Selling a business – Disclosure
When selling a business (either by share or asset sale), one of the main areas that needs to be looked at very carefully is disclosure, and we often get asked by clients just exactly what that process entails. It may be a concept that people have heard thrown around in conversation a lot, but a lot of people often don’t know what the reason for this element of the disposal process is for, why it is of such great importance, or even what it is all about.
The main sale and purchase agreement will often contain lengthy and comprehensive warranties, which are contractual statements which take the form of assurances from the seller as to the condition of the target company or business and, in particular, any existing liabilities. They are usually contained in a separate schedule to the agreement.
Generally, the warranties contained within the agreement will provide the buyer with a remedy (a claim for breach of warranty) in the event that any of the statements made about the company by the seller later prove to be incorrect. It also encourages the seller to disclose known problems to the buyer prior to completion. The main purpose of the disclosure letter is to enable the seller to effectively “water-down” (to some extent) the warranties that the buyer demands, and inform the buyer of any known problems or any instances where the warranties prepared and contained with the agreement are not true to the fullest extent. This is therefore a very important part of the disposal process.
The disclosure letter is a key document in any private acquisition. If a seller makes inadequate disclosures, it may find itself on the receiving end of breach of warranty claims which it could have avoided. If a buyer fails to review a disclosure letter properly, it may be in for some unpleasant surprises.

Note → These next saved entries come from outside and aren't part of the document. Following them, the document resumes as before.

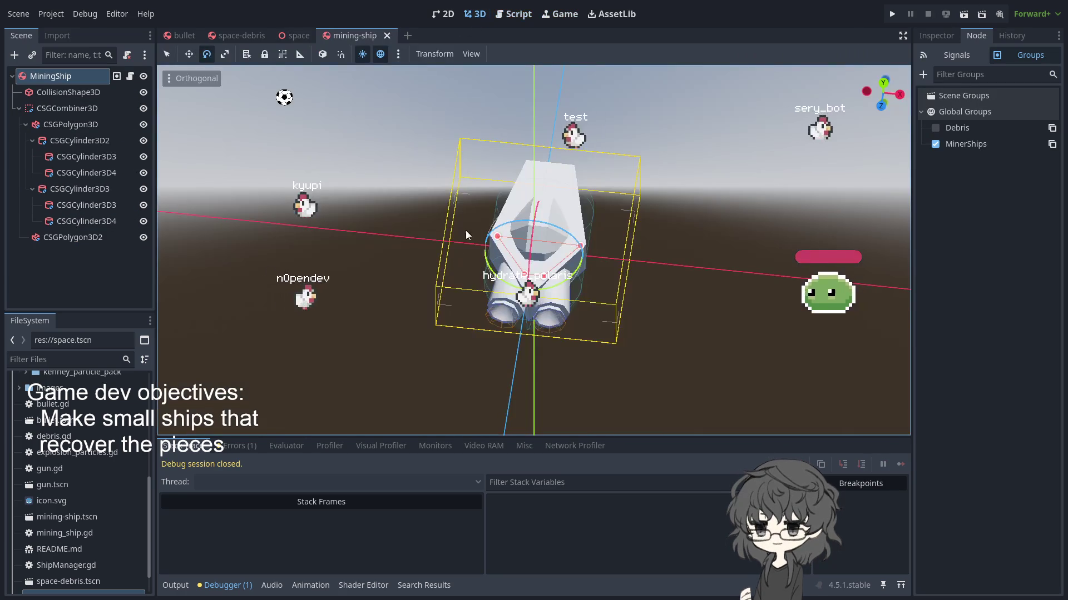
pyautogui.moveTo(734, 247)
pyautogui.mouseDown()
pyautogui.moveTo(617, 305)
pyautogui.moveTo(725, 334)
pyautogui.moveTo(611, 288)
pyautogui.moveTo(692, 321)
pyautogui.mouseUp()
pyautogui.scroll(3, 616, 306)
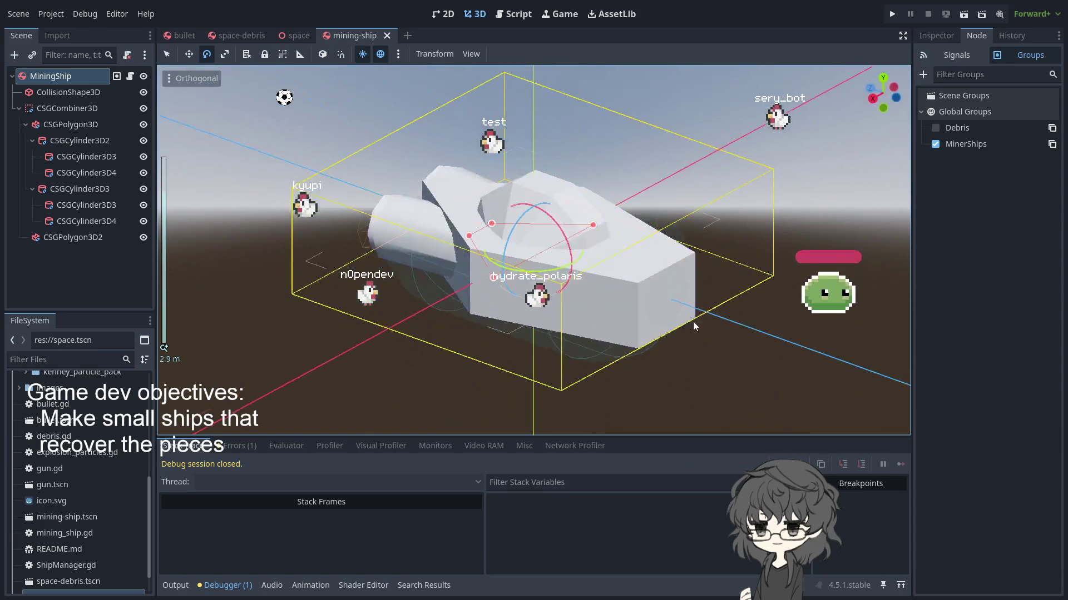
pyautogui.click(55, 110)
pyautogui.moveTo(345, 300)
pyautogui.mouseDown()
pyautogui.moveTo(392, 325)
pyautogui.moveTo(256, 209)
pyautogui.moveTo(599, 336)
pyautogui.mouseUp()
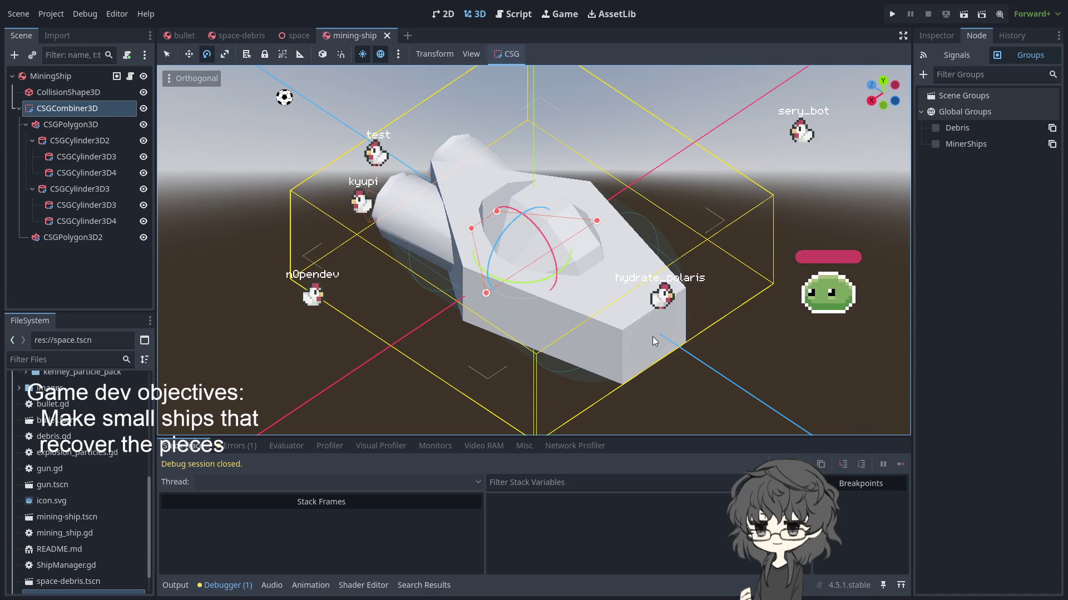
pyautogui.press('q')
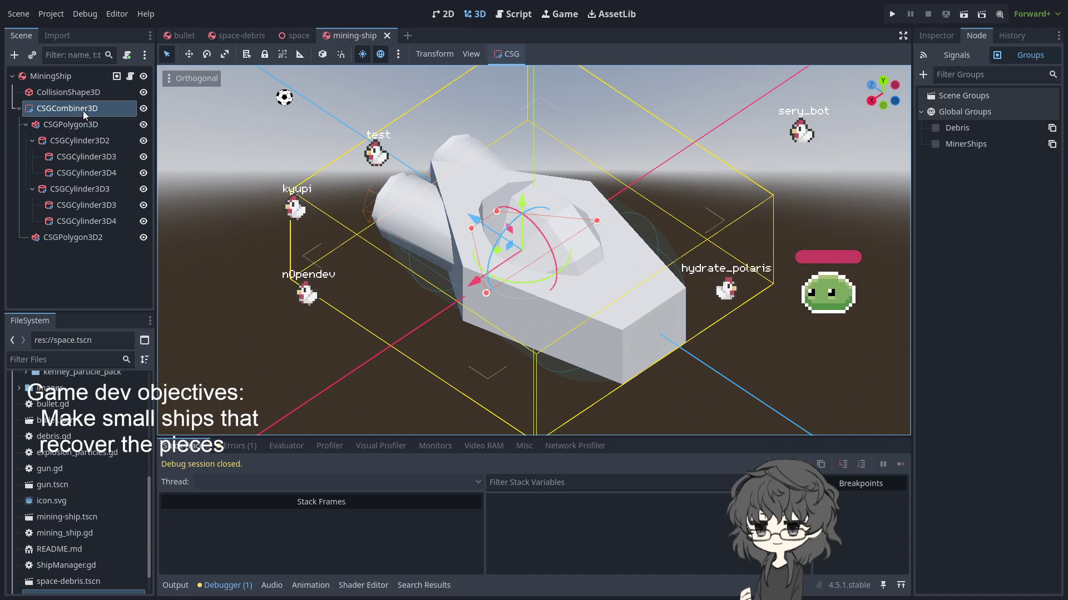
# - Add a torus as a child of the CSGPolygon3D hull node
pyautogui.click(78, 125)
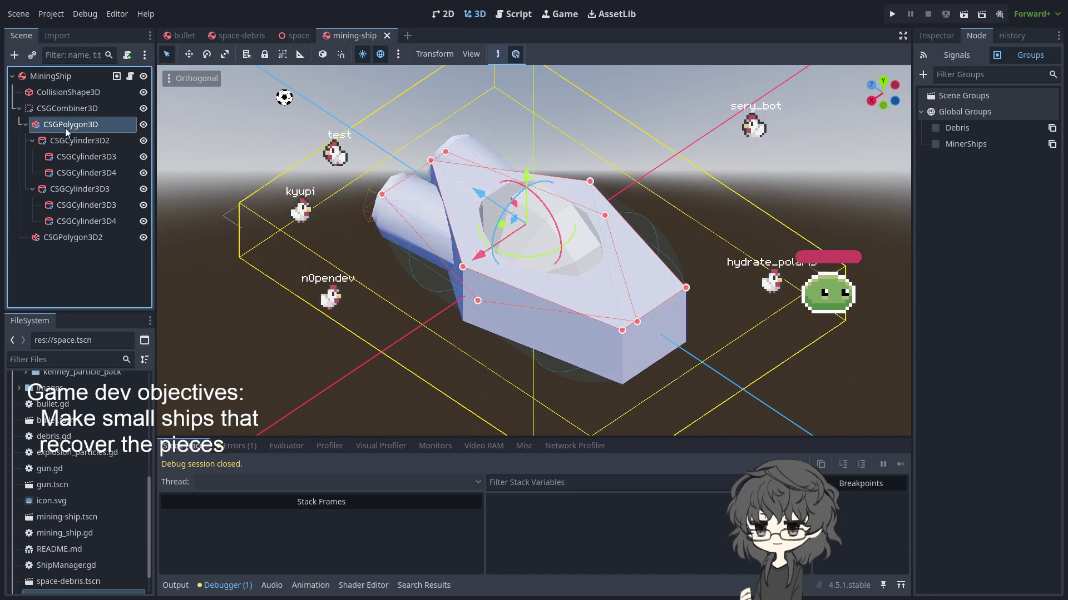
pyautogui.click(30, 141)
pyautogui.click(32, 141)
pyautogui.click(82, 158)
pyautogui.click(80, 142)
pyautogui.click(75, 128)
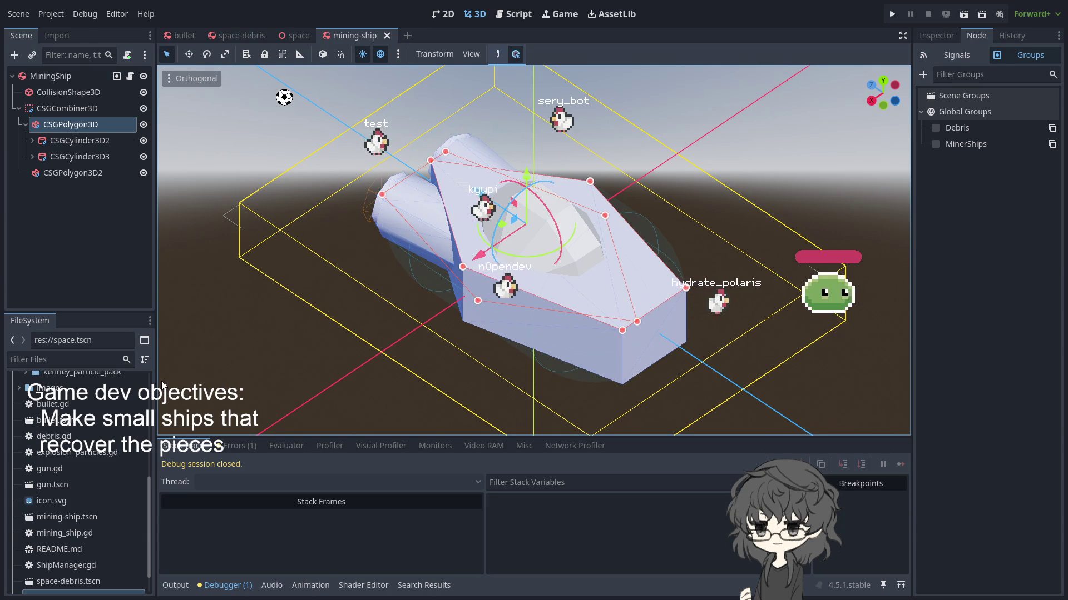
pyautogui.press('ctrl+v')
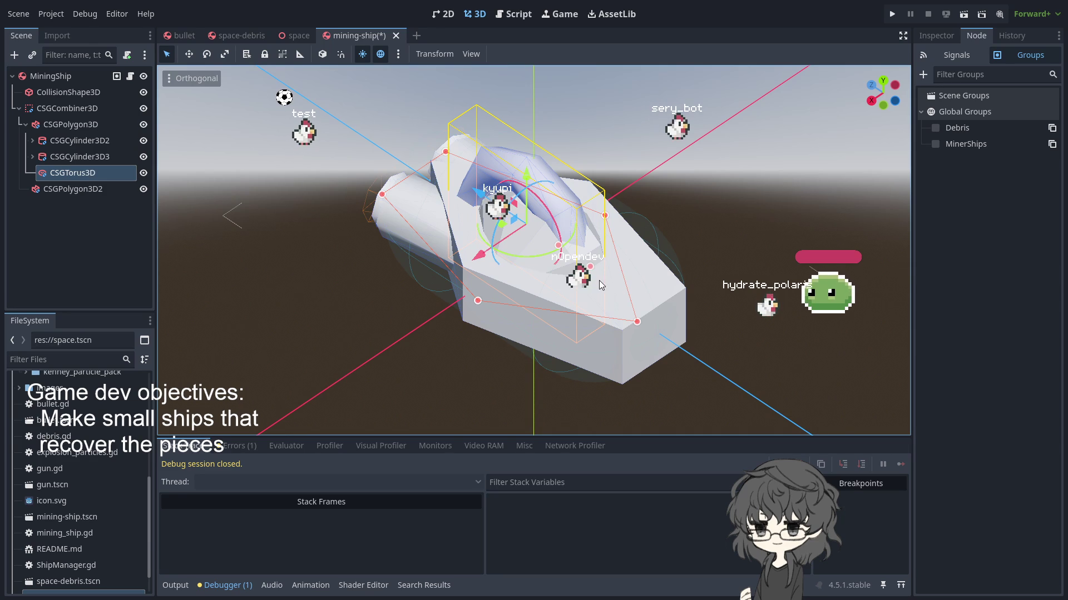
# - Move the torus along Z to the ship's far end, rotate it -75° upright, and lower it slightly
pyautogui.moveTo(478, 193)
pyautogui.mouseDown()
pyautogui.moveTo(681, 298)
pyautogui.moveTo(636, 281)
pyautogui.mouseUp()
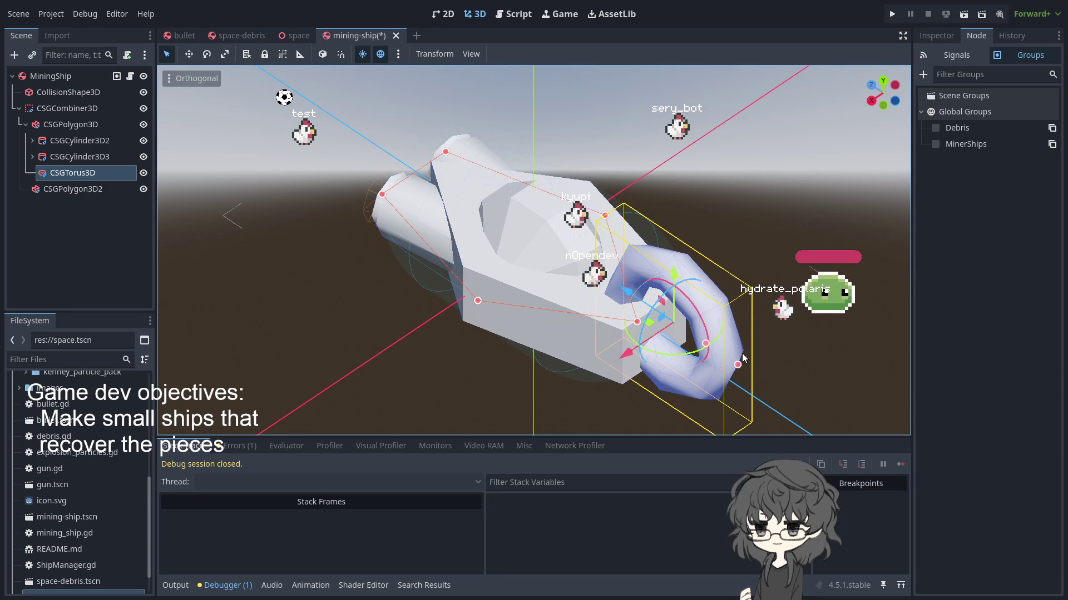
pyautogui.moveTo(720, 338); pyautogui.dragTo(640, 357)
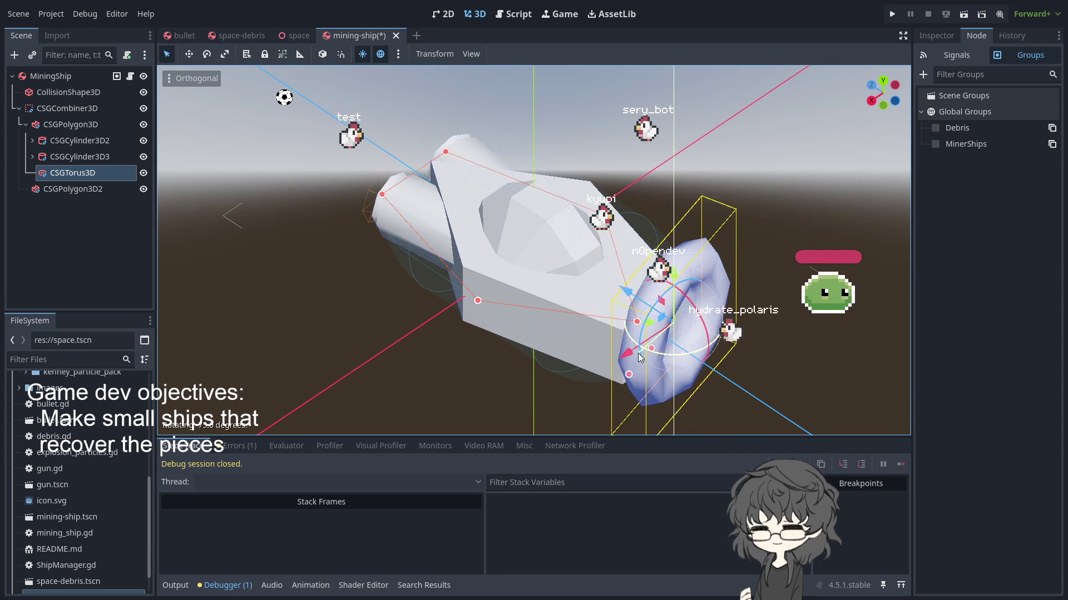
pyautogui.press('KP_1')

Despite this, parties often dedicate far more time to the negotiation of warranties than they do to the consideration of the disclosure letter.
It is imperative that warranties and disclosures are considered together. If a warranted fact turns out to be untrue, the buyer has a claim for breach of contract regardless of whether he relied on the warranty in question. However, no claim will lie if the facts which give rise to the breach were disclosed by the seller in the disclosure letter. This is the main reason why the seller and their solicitors should be reviewing each warranty at length, and ensuring that there is nothing in the document that is at all problematic or untrue (to any extent). If there is, it must be disclosed.
Litigation is time consuming, distracts management from the day-to-day running of the business, is expensive, and can ultimately be avoided by the simple inclusion of any required statements in the disclosure letter. Sellers and their solicitors will negotiate a provision in the contract to the effect that a seller will not be liable for breach of warranties to the extent that it has disclosed to the buyer the nature of the claim (or circumstances giving rise to the claim).
So why is so much time spent negotiating the warranties and the disclosures? The main reason for this is that the purpose of warranties is not just to act as a post-completion price adjustment mechanism to the extent that unknown liabilities arise and the buyer suffers loss. The other (and arguably more important) purpose is to seek disclosure and warranties to provide a mechanism to extract this information before the sale is concluded, enabling the buyer to obtain an up-front price adjustment, an indemnity, or to walk away if a particularly unpalatable disclosure is made.
It is for these reasons above that the disclosure letter is such a key document in a private acquisition/disposal. In addition, with the increasing use of auctions, buyers are finding themselves with ever more limited time to conduct full due diligence. In these circumstances, the disclosure letter may provide the best source of information on the target business for the buyer and its advisers.
The disclosure letter usually takes the form of a letter from the seller to the buyer, and is usually divided into two parts: “general disclosures” and “specific disclosures”, and will have attached to it copies of the documentation being disclosed (known as the disclosure bundle).